$1 billion hole in transportation budget
Today (February 21st) Governor DeWine officially unveils his proposal to increase the gas tax by 18 cents per gallon to raise revenue to address our states infrastructure needs. Unlike recent budget cycles, new revenue is an open part of budget deliberations.
Ohio’s transportation budget needs to fill a $1 billion budget shortfall.
14 years of tax cuts, and a refusal to raise new revenue, have left Ohio without the resources we need to invest to maintain our roads and bridges, invest in strong schools, provide reliable public transit options, or address Ohio’s persistently high infant mortality rate.
Facts about the gas tax:
Due to inflation and other factors, the gas tax has a purchasing power 58 cents to the dollar of what it had in 2003 when it was last increased.

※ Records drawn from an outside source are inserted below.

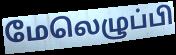
மேலெழுப்பி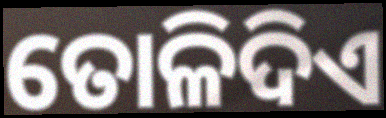
ତୋଳିଦିଏ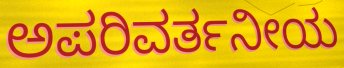
ಅಪರಿವರ್ತನೀಯ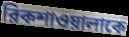
রিকশাওয়ালাকে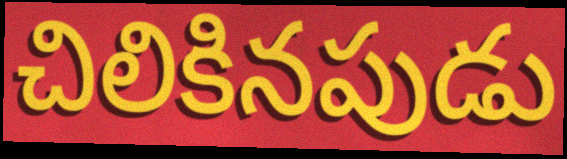
చిలికినపుడు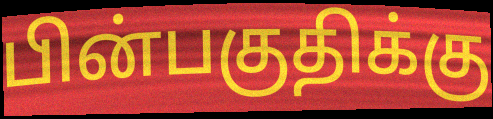
பின்பகுதிக்குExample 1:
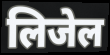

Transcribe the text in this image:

लिजेल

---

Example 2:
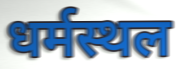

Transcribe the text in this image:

धर्मस्थल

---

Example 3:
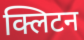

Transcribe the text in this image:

क्लिटन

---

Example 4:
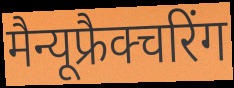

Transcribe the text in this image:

मैन्यूफ्रैक्चरिंग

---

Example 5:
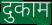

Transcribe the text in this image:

दुकाम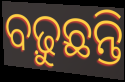
ବଢ଼ୁଛନ୍ତି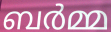
ബർമ്മ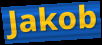
Jakob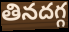
తినదగ్గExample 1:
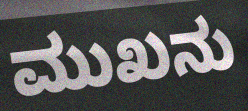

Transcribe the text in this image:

ಮುಖನು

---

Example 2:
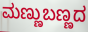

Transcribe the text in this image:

ಮಣ್ಣುಬಣ್ಣದ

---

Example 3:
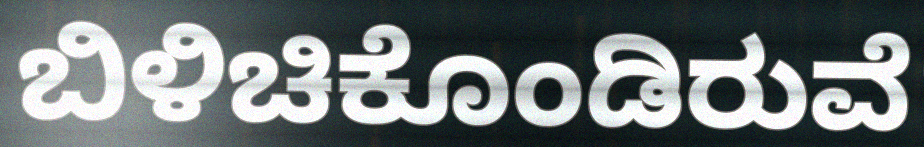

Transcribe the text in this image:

ಬಿಳಿಚಿಕೊಂಡಿರುವೆ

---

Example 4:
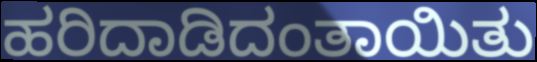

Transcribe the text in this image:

ಹರಿದಾಡಿದಂತಾಯಿತು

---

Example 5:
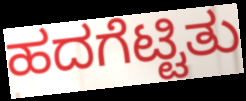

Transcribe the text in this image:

ಹದಗೆಟ್ಟಿತು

The gas tax is the primary state source of revenue for our roads and bridges.
Governor DeWine’s proposal will generate $725 million for the state and $480 million for local road projects.
An extra few dollars a month can hit low-income families hard, and the gas tax will likely hit low-income families harder than their wealthy neighbors.
Adopting additional changes to enhance public transit, adopt a sales tax credit, and expand Ohio’s Earned Income Tax Credit (EITIC) will help guarantee that everyone pays their fair share for the much needed investments in our roads and bridges that keep Ohio moving.